== EXCERPTED PASSAGE ==
::::::

How to choose a REPE firm

How to choose from multiple REPE firms for an internship/ potential FT offer withing their acquisitions team? How important is culture vs AuM? And does it make sense to start off in REPE or should I go first with a T2 IB (Nomura, Houlihan Lokey, Jeffries, etc.). This are my options:

  1. Firm with $28bn AuM (~100-150 employees in total)
  2. Firm with only $5bn AuM
  3. Firm with $1.5bn AuM (10 Employees)
  4. T2 IB (Nomura, Jeffries, RBC, Houlihan Lokey)

All of the profiles from current employees are similar. (e.g. T1/T2 Consulting and IB)

 
Most Helpful

Do you have a number 3 goal as part of your career? If not working long hours and making money are the only priorities you will burn out soon. RE typically doesn't work the longest hours relative to the rest of finance, but there will be some long days and the people who stick it out are generally very passionate about what they are doing in the industry. The ones who aren't passionate, burn out and hop to something else entirely different.

Why are you passionate about RE? Answer that question.

EDIT: The hours can change in RE but not within 2-4 years. Its not really till your much more senior or potentially running your own shop, but even then many will work more hours but they enjoy it.

 

I guess my ultimate goal is entrepreneurship, so I guess running my own shop or at least be a partner at a PE firm (not neccessary RE).

Honestly, the reason why I'm mainly interested in REPE is, that it seems much easier to break into a good shop compared to traditional PE. And I guess PE seems always more lucrative than IB in the long run.

Also, what are typical REPE hours? I assumed a 60 hours a week with the occasional 80 hour week. Rather than 80 hours being the average like in IB.

::::::

== DATA SEGMENT ==
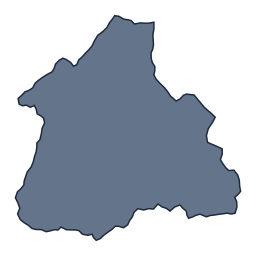 the district of Antônio Carlos, Santa Catarina, Brazil
{"feature_id": "56859067B23811775155613", "entity_name": "Antônio Carlos", "entity_type": "district", "adm_level": 2, "iso_a3": "BRA", "parent_name": "Brazil", "parent_adm1": "Santa Catarina", "projection": "mercator", "projection_center": [-48.829, -27.486], "detail": "fine", "context": "isolated", "style": "filled", "palette": "slate", "viewbox_px": 256, "rotation_deg": 0, "n_neighbors": 0, "source": "geoboundaries", "source_scale": "gbopen_adm2", "svg_char_len": 2107}
<svg xmlns="http://www.w3.org/2000/svg" viewBox="0 0 256 256"><path d="M20.2,219.5L23.8,222.5L28.2,225.2L32.0,228.5L36.1,229.5L41.3,229.6L46.2,231.7L49.6,231.0L54.5,229.7L58.0,230.0L61.0,227.1L66.5,229.7L71.4,229.9L75.5,229.9L79.0,230.7L82.3,234.1L87.8,235.3L92.1,234.2L93.5,237.5L96.2,240.3L100.3,238.6L103.7,235.3L108.2,232.0L112.1,229.3L115.1,226.3L118.6,226.3L123.7,227.7L127.7,224.8L129.6,220.6L132.3,216.9L134.1,212.1L138.0,208.7L143.7,210.0L148.3,208.7L153.6,209.0L157.9,204.0L162.2,207.0L166.5,208.4L170.0,211.1L174.8,206.9L179.9,205.0L182.8,208.2L186.2,211.0L187.0,215.2L188.6,218.3L192.6,216.9L196.2,215.2L200.0,214.2L203.3,215.5L206.4,216.8L210.1,215.5L214.5,215.0L219.4,214.2L222.8,213.8L227.2,213.2L231.6,214.0L235.1,213.2L236.9,207.2L236.7,201.7L234.8,197.3L238.2,194.3L240.6,191.3L239.7,186.5L239.3,180.2L237.8,175.2L233.8,170.1L228.8,170.6L225.9,167.9L223.0,164.0L220.4,159.7L222.2,154.2L222.2,148.9L218.7,147.2L207.6,142.4L206.4,135.7L208.2,129.0L210.3,125.6L212.6,122.3L215.2,117.2L211.5,113.6L208.6,111.2L204.3,107.3L201.1,103.5L198.1,99.9L194.1,95.0L189.8,94.5L186.4,94.1L183.4,95.3L180.3,98.7L176.1,101.1L173.4,98.5L170.7,96.4L167.4,91.3L164.5,87.8L160.0,83.4L156.0,79.0L153.9,74.9L154.8,70.8L154.9,66.7L152.3,62.4L151.2,58.4L151.1,52.9L152.7,49.2L153.5,44.7L153.2,40.1L152.9,35.4L153.9,28.4L153.9,22.2L149.3,23.1L144.9,23.2L140.5,22.9L134.5,24.0L131.0,20.5L127.6,19.7L123.6,19.1L118.9,16.3L114.7,15.7L112.6,18.8L109.5,22.7L107.0,27.4L103.1,31.4L97.8,35.3L94.3,41.1L92.1,45.8L89.0,49.6L85.0,53.6L82.3,56.8L78.8,59.8L76.7,64.7L73.5,66.2L70.7,62.5L66.1,59.4L62.9,58.2L59.4,60.1L55.5,64.1L54.1,68.5L52.0,71.9L47.8,74.1L42.6,77.3L38.4,80.4L35.2,83.1L32.8,87.8L29.1,90.3L25.0,91.8L21.7,95.3L18.1,98.5L19.1,104.1L22.6,105.8L26.3,105.1L30.3,107.3L34.4,105.4L36.3,109.6L37.2,113.9L40.4,115.6L43.5,118.0L44.6,122.9L42.1,128.3L41.3,133.9L39.9,139.8L36.9,143.0L36.8,147.0L36.2,151.6L34.6,156.3L33.3,161.7L31.2,166.9L27.2,172.0L25.5,177.0L24.2,181.0L23.8,185.1L20.6,189.0L17.5,191.8L15.4,197.7L17.8,202.7L19.8,208.2L17.6,213.8L20.2,219.5Z" fill="#64748b" stroke="#1e293b" stroke-width="1.5"/></svg>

::::::

== EXERCISE ==
In the forum thread about choosing a REPE firm, what weekly hours did the poster assume for typical REPE work?

== FINISHED EXERCISE ==
60 hours a week, with an occasional 80-hour week.